Auffällig ist, dass es gerade privilegierte, gut (aus-)gebildete, oft jüngere Menschen sind, die „work“ und „life“ einander gegenüberstellen. Dabei haben Menschen in den entwickelten Industrienationen nie weniger gearbeitet als heute. Das gilt für die Wochenarbeitszeit genauso wie für die Lebensarbeitszeit. Und nie war das Wohlstandniveau so hoch. Was also gibt es zu beklagen? Kürzlich sah ich eine Dokumentation über die zu Japan gehörenden Insel Miyako. Diese Insel ist bekannt für die Langlebigkeit ihrer Bewohner. Viele Frauen und Männer sind dort auch mit 90 oder gar 100 Jahren noch bei guter Gesundheit – und arbeiten. Da ist der über 100-Jährige, der Rinder züchtet, die 90-Jährige, die täglich 10 Stunden in ihrem Lebensmittelgeschäft Kunden bedient oder die hochbetagte Dame, die täglich in ihrer Weberei Studierende im Anfertigen von Kimono-Stoffen unterrichtet. Auf Arbeit verzichten möchte dort niemand.

Arbeit ist Leben

Was ich in den „WLB“-Diskussionen vermisse, ist die Anerkennung der Tatsache, dass Arbeit ein integraler Bestandteil menschlichen Lebens ist – und nicht nur Mittel zum Zweck. Arbeit stiftet Sinn. Arbeit gibt dem Tag Struktur. Arbeit schafft soziale Kontakte und Beziehungen. Arbeit stärkt das Selbstwertgefühl und verschafft Erfolgserlebnisse. Wer das Elend der Arbeitslosigkeit an sich selbst oder anderen erlebt hat, weiß wie wichtig diese Faktoren für Zufriedenheit und Gesundheit sind. Gerade im Bereich der psychischen Erkrankungen, deren (angeblicher) Anstieg gern als Beleg für eine fehlende „Work-Life-Balance“ ins Feld geführt wird, erweist sich Arbeit als protektiver Faktor. Depressionen treten auffällig häufig in der Folge von Arbeitslosigkeit oder Verrentung auf. Sprichwörtlich ist das „Loch“, in das jemand fällt, wenn die Arbeit fehlt. Mittlerweile mehren sich auch Stimmen von Psychologen, die darauf hinweisen, dass Phänomene wie z.B. Burn-out nicht unbedingt aus den gewandelten Anforderungen der modernen Arbeitswelt resultieren, sondern oft auch eine Folge veränderten Freizeitverhaltens sind. Mediale Überlastung und anderer Freizeit-Stress fordern offenbar ihren Tribut.

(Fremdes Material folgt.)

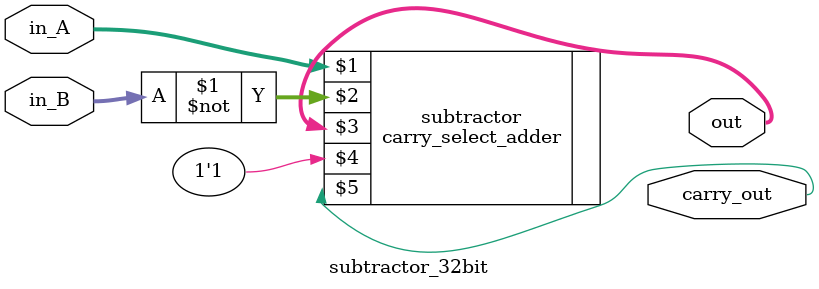
<source format=v>
module subtractor(data_operandA, data_operandB, data_result, isLessThan, isHighImp);
   input [31:0] data_operandA, data_operandB;
   output [31:0] data_result;
   output isLessThan, isHighImp;
	
	wire[31:0] subtract_output;
	subtractor_32bit sub(data_operandA,data_operandB,subtract_output);
	

	wire[3:0] less_then_case_selector;
	assign less_then_case_selector[0] = ~data_operandA[31] & data_operandB[31]; //+-
	assign less_then_case_selector[1] = data_operandA[31] & ~data_operandB[31]; //-+
	assign less_then_case_selector[2] = data_operandA[31] & data_operandB[31]; //--
	assign less_then_case_selector[3] = ~data_operandA[31] & ~data_operandB[31]; //++
	
	assign isLessThan = (less_then_case_selector[0]) ? 1'b0 : 1'bZ;
	assign isLessThan = (less_then_case_selector[1]) ? 1'b1 : 1'bZ;
	assign isLessThan = (less_then_case_selector[2]) ? subtract_output[31] : 1'bZ;
	assign isLessThan = (less_then_case_selector[3]) ? subtract_output[31] : 1'bZ;
	
	assign data_result = subtract_output;
	assign isHighImp = ~less_then_case_selector[0] | ~less_then_case_selector[1] | ~less_then_case_selector[2] | ~less_then_case_selector[3];
endmodule

module subtractor_32bit(in_A, in_B, out, carry_out);
	input[31:0] in_A,in_B;
	output[31:0] out;
	output carry_out;

	carry_select_adder subtractor(in_A, ~in_B, out, 1'b1,carry_out);
endmodule
</source>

Ich denke, die Arbeit ist besser als der Ruf, den ihr die „WLB“-Debatte beschert. Es sollte nicht darum gehen, „work“ und „life“ gegen einander auszuspielen, sondern beide als untrennbar zu begreifen. Vielleicht sollten die Diskussionen eher um die Frage nach „guter“ Arbeit kreisen. Das jedenfalls schlägt der Philosoph Thomas Vašek vor, der für „WLB“ klare Worte findet: „Work-Life-Bullshit“.